So I've been unable to understand how Splunk works with log ingestion from Folder Monitor when it comes to a document that has already been ingested but has been changed since.
A basic example is a security log. Splunk identifies it, ingests and indexes it etc.
A new entry is added to that security log.
What happens at that point?
Does it reingest the log, duplicating the old data?
Does it not reingest since it has already done so once?
Is it ridiculously smart and just reingests the new data?
Thanks for the help!
Typically, log files are written to in an appending manner. So by default, Splunk keeps track of aspects about each file it's monitored, (including observed size, modtime, bytes read, and checksums) in a data structure known as "the fishbucket." So in your scenario, Splunk has indexed the file previously, a new entry is added to the end and when Splunk reads the file again, and it only sends the new entry to be indexed.
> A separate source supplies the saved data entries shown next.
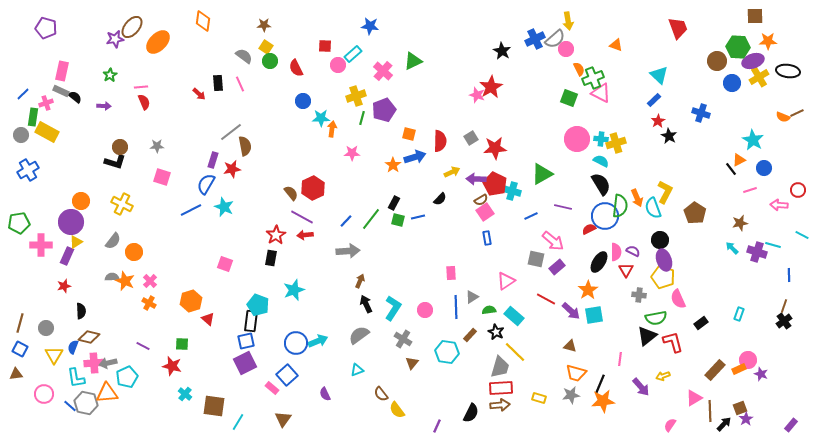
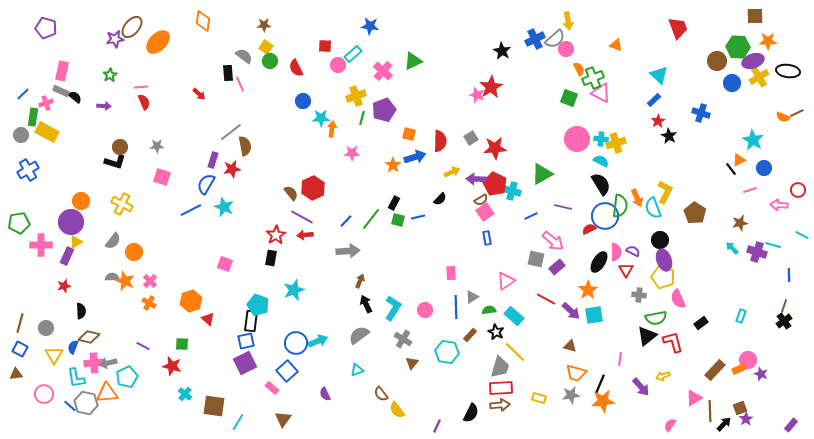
black rectangle at (218, 83): moved 10 px right, 10 px up
cyan rectangle at (739, 314): moved 2 px right, 2 px down
blue square at (287, 375): moved 4 px up
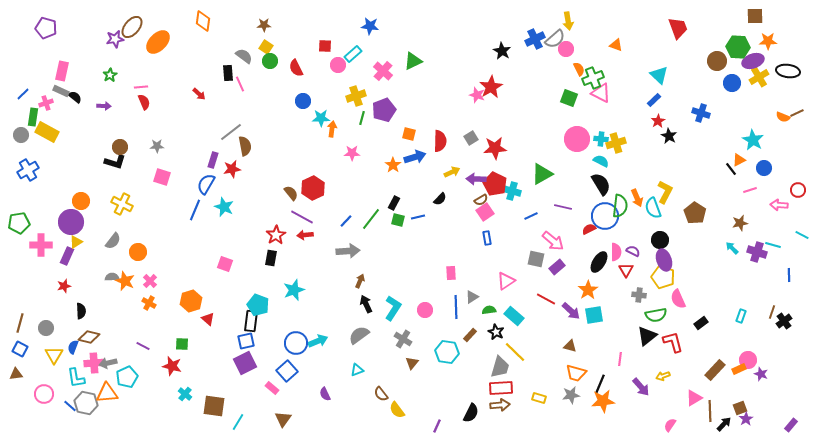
blue line at (191, 210): moved 4 px right; rotated 40 degrees counterclockwise
orange circle at (134, 252): moved 4 px right
brown line at (784, 306): moved 12 px left, 6 px down
green semicircle at (656, 318): moved 3 px up
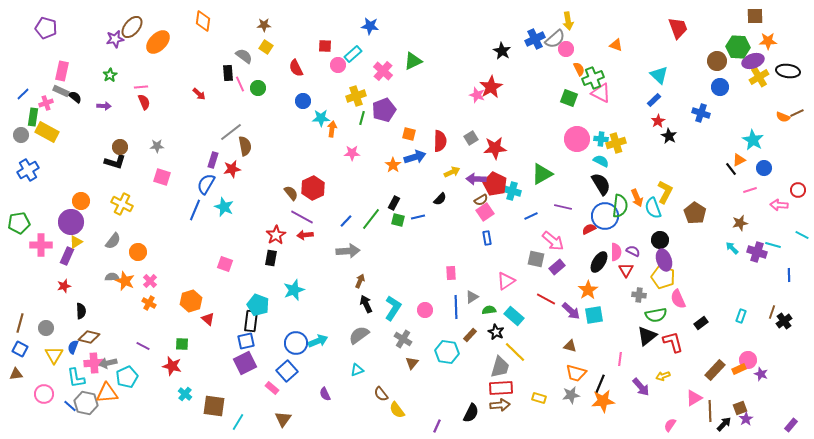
green circle at (270, 61): moved 12 px left, 27 px down
blue circle at (732, 83): moved 12 px left, 4 px down
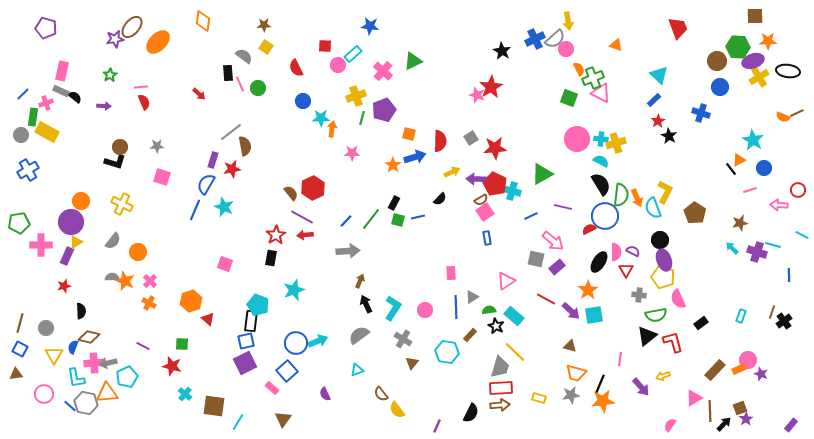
green semicircle at (620, 206): moved 1 px right, 11 px up
black star at (496, 332): moved 6 px up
Entries to the fishbucket are keyed by a checksum of the beginning of the file (so that when log files are rolled, you do not wind up with duplication just because a log file now has a different file name). You can have issues with duplicate indexing if your rolling is also doing compression and you haven't setup Splunk to ignore the compressed log files on your monitor stanza (since checksum of compressed bytes won't usually match checksum of uncompressed bytes).
But there are a lot of settings in inputs.conf and props.conf to control this behavior. In fact, in cases where the file that you're monitoring a file that is not a log file, where you actually want to reindex the whole file if it's changed, you could set Splunk to only check the modtime or checksum of the entire file and resend everything using a props file.